Preclinical innovations can speed COVID-19 drug development

By Samantha Black, PhD, ScienceBoard editor in chief

June 5, 2020 -- Preclinical testing for drug candidates has remained largely unchanged, despite numerous innovations in cell culture techniques. Researchers discussed how these innovations could help speed drug discovery efforts for the COVID-19 pandemic in an article published in Theranostics.

There are a variety of regulatory steps involved in the development of new pharmaceutical products for use in humans to treat COVID-19, including the following:

  • Lab discovery in vitro on cell culture
  • Preclinical testing in vivo in animal models to confirm the mechanism of action and measure effective dosages and tolerability
  • Clinical testing in patients to determine dosage and confirm efficacy and safety

Traditionally, the drug development process can take in excess of 15 years and has a 99.9% failure rate.

The majority of drug development failures occur in preclinical testing, where drug efficacy in vitro cannot be confirmed in animals.
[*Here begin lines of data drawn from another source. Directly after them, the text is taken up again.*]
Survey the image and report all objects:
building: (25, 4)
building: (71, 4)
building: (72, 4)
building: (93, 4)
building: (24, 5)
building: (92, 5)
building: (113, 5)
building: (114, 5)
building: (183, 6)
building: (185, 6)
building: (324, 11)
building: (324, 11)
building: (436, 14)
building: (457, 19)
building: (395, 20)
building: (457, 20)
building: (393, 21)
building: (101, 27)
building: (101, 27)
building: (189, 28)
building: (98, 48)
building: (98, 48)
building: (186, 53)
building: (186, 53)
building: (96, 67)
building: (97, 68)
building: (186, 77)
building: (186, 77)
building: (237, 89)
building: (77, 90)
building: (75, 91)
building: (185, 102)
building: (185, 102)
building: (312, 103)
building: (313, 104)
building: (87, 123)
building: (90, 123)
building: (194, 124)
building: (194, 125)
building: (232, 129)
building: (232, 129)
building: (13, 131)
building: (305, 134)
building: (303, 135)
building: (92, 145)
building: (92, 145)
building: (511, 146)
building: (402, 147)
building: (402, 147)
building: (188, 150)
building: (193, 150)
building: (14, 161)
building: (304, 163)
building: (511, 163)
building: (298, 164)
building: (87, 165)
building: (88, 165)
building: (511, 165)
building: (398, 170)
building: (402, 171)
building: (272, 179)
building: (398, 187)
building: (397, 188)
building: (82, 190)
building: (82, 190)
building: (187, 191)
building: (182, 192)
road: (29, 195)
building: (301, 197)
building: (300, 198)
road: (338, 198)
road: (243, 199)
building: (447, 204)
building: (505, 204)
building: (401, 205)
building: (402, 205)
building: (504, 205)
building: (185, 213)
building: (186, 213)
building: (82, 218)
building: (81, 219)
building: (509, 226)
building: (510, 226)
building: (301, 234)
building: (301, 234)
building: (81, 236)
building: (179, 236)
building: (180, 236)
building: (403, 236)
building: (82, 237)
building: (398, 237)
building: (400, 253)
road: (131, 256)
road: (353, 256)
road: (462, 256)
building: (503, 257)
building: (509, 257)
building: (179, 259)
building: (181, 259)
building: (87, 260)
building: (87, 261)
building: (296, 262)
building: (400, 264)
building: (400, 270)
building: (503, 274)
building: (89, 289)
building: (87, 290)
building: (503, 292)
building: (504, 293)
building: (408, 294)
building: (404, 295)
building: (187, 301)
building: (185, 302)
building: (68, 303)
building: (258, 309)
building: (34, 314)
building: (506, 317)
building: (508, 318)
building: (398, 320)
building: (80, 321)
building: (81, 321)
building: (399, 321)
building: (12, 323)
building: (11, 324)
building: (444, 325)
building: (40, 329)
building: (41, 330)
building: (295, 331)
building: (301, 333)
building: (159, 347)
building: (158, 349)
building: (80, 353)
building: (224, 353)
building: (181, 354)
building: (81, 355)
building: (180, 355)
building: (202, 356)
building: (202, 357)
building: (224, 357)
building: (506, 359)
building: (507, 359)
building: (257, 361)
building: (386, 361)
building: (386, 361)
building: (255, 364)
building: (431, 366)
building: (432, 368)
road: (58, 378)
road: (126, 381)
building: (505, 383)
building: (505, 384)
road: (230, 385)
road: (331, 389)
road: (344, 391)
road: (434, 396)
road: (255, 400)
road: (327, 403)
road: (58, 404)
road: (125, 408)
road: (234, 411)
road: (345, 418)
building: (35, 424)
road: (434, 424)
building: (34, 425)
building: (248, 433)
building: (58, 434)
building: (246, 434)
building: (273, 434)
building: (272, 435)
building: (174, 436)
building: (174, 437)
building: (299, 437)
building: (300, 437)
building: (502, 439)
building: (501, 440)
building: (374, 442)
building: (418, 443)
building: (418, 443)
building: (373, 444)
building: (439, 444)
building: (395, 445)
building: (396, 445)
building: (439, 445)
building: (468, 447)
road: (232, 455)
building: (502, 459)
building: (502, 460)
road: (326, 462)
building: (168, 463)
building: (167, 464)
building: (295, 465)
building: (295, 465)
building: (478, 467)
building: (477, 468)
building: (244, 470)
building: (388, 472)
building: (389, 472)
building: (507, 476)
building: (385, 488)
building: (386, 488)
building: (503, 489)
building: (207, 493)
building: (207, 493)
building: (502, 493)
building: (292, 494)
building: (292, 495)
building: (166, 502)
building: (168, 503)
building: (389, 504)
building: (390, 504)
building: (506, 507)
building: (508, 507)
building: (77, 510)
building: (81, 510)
This may in part be due to outdated in vitro cell culture testing. In vitro culture conditions, which are two-dimensional, are not representative of in vivo responses that occur in three-dimensional environments within heterogenous cell populations.

Researchers from the Polytechnic University of Milan and the University of Milan believe that COVID-19 vaccine and treatment in vitro and in vivo preclinical studies can be accelerated by replacing current obsolete models with improved modeling tools. This includes 3D static, microfluidic, and intravital imaging models of viral infection.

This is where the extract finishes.